Top of RECORDED INFORMATION

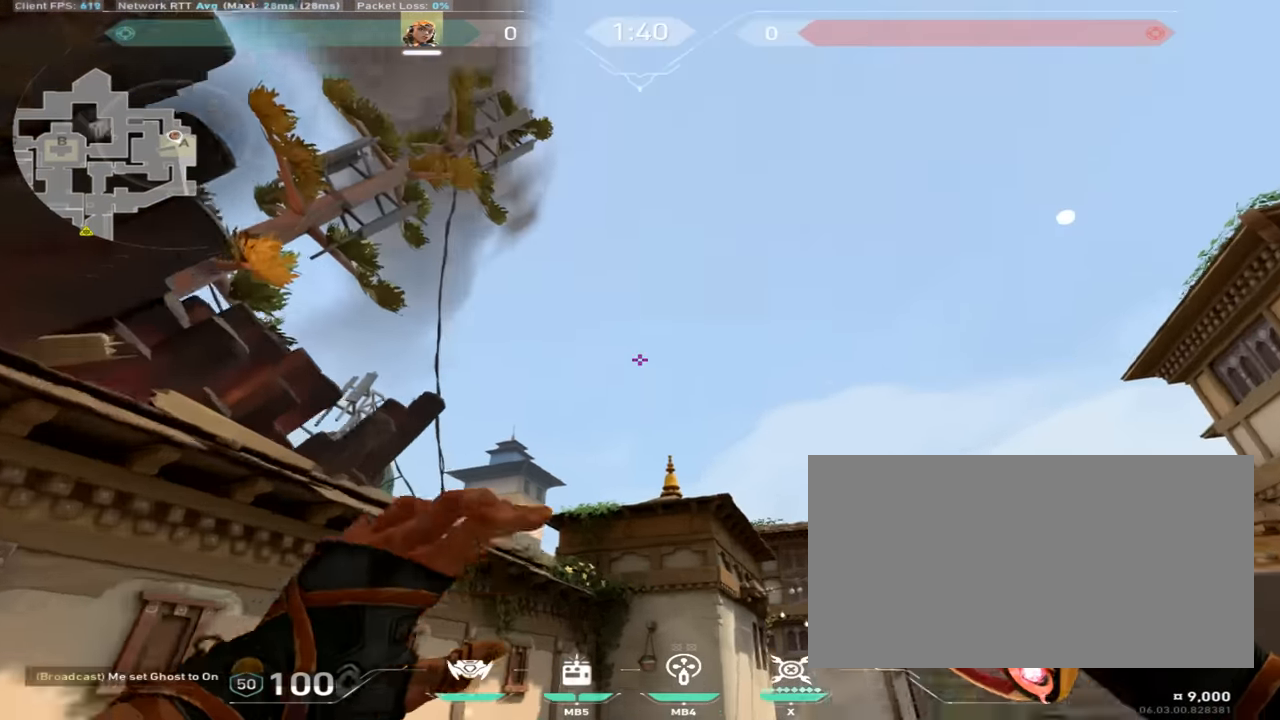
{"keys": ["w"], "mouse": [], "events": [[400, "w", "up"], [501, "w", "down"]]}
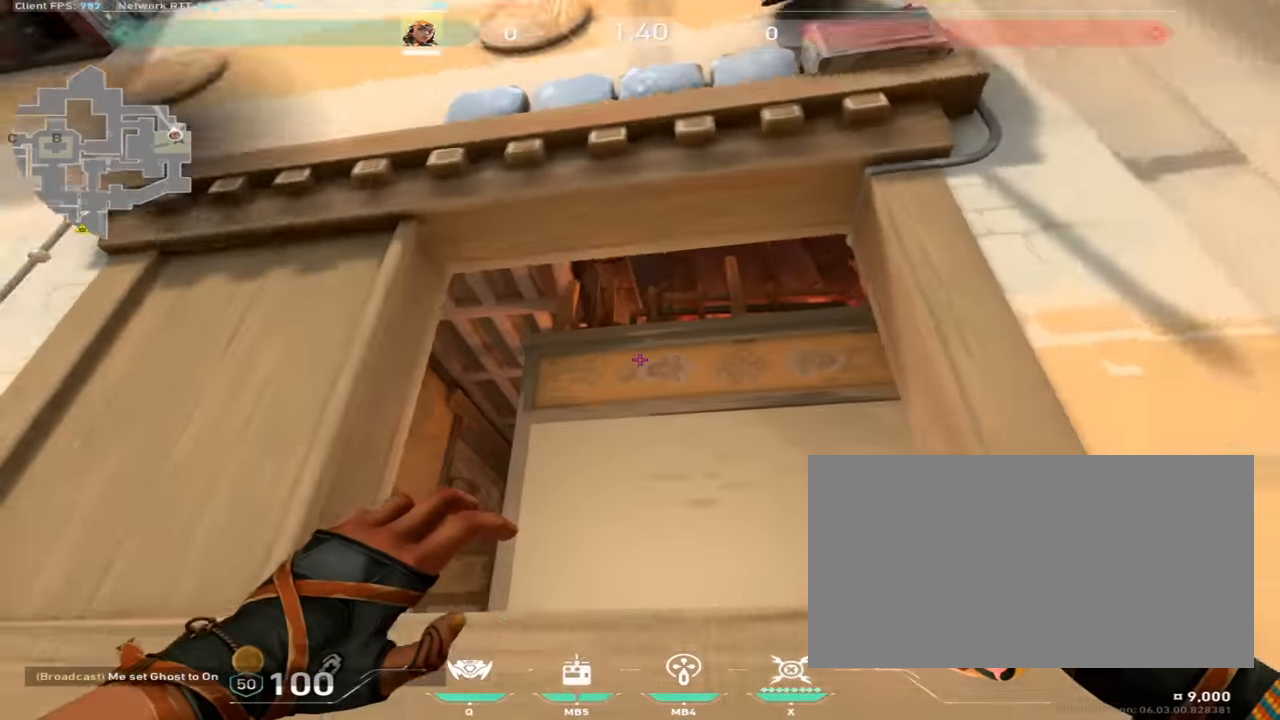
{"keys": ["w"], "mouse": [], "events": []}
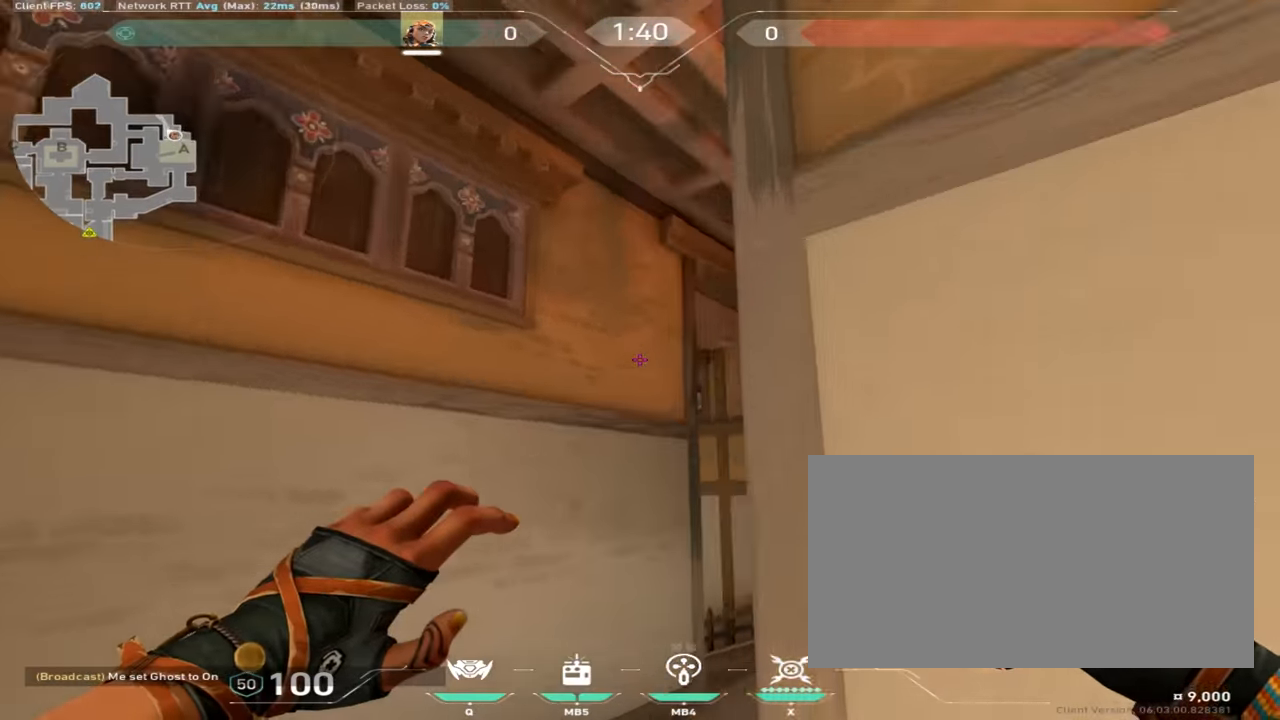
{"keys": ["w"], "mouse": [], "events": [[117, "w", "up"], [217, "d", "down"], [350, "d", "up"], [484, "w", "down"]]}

Bottom of RECORDED INFORMATION

### INSTRUCTIONS TO FOLLOW:
Your answer should reproduce each line of the listing that holds the word "down".

### RESULT OF THE TASK:
{"keys": ["w"], "mouse": [], "events": [[400, "w", "up"], [501, "w", "down"]]}
{"keys": ["w"], "mouse": [], "events": [[117, "w", "up"], [217, "d", "down"], [350, "d", "up"], [484, "w", "down"]]}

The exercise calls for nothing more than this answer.